* Task instructions *
Quote every line below exactly and skip any picture.

* Provided records *
+ + + + +

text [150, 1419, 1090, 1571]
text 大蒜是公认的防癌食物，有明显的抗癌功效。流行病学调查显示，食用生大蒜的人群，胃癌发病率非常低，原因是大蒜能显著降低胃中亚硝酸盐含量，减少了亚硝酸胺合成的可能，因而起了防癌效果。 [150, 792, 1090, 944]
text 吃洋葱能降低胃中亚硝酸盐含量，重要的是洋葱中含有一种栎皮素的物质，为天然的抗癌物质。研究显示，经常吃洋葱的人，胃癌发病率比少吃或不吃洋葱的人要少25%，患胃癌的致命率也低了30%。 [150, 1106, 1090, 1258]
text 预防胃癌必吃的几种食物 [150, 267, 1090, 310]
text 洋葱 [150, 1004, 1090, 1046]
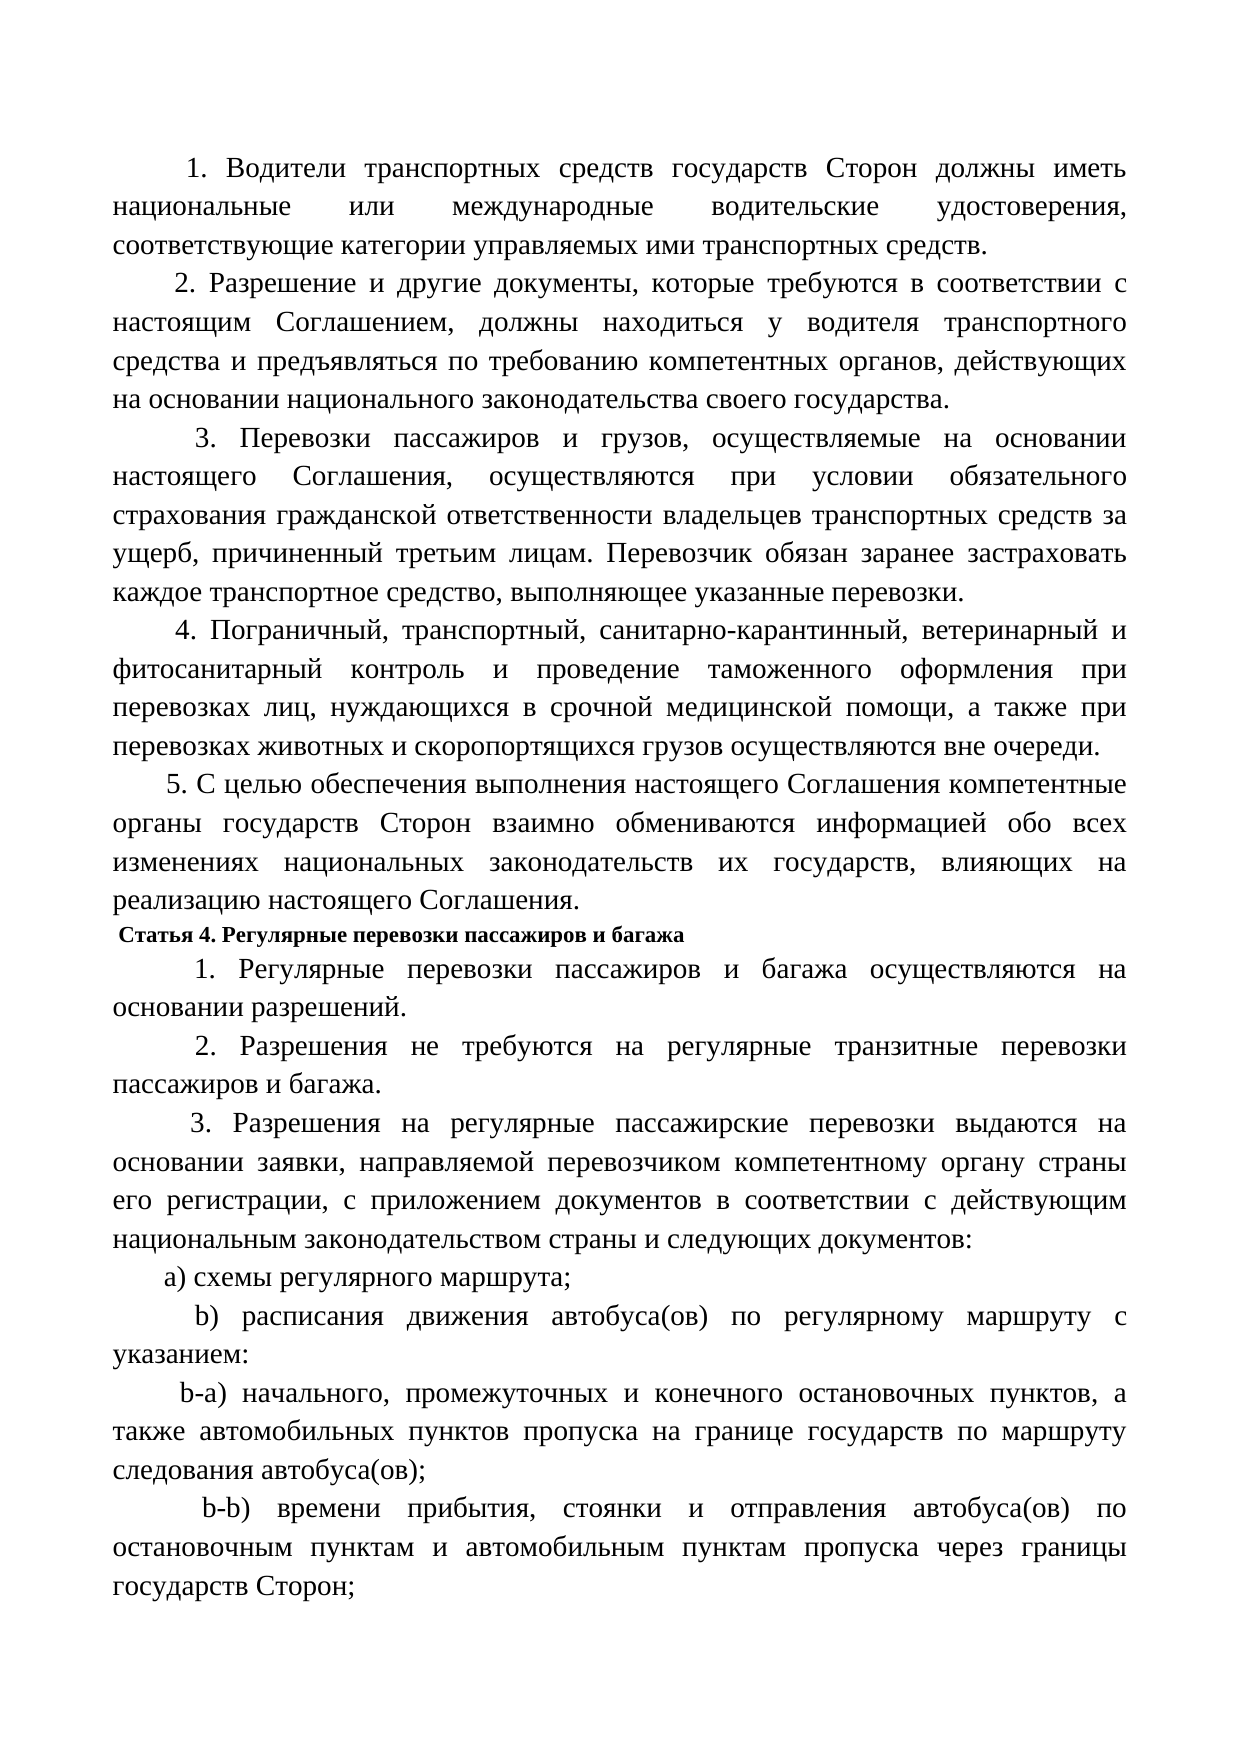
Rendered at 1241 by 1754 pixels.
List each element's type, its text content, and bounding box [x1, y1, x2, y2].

+ + + + +

* Solution to the exercise *
text [150, 1419, 1090, 1571]
text 大蒜是公认的防癌食物，有明显的抗癌功效。流行病学调查显示，食用生大蒜的人群，胃癌发病率非常低，原因是大蒜能显著降低胃中亚硝酸盐含量，减少了亚硝酸胺合成的可能，因而起了防癌效果。 [150, 792, 1090, 944]
text 吃洋葱能降低胃中亚硝酸盐含量，重要的是洋葱中含有一种栎皮素的物质，为天然的抗癌物质。研究显示，经常吃洋葱的人，胃癌发病率比少吃或不吃洋葱的人要少25%，患胃癌的致命率也低了30%。 [150, 1106, 1090, 1258]
text 预防胃癌必吃的几种食物 [150, 267, 1090, 310]
text 洋葱 [150, 1004, 1090, 1046]
Rendered at 1241 by 1754 pixels.
List each element's type, its text content, and bounding box [x1, y1, x2, y2].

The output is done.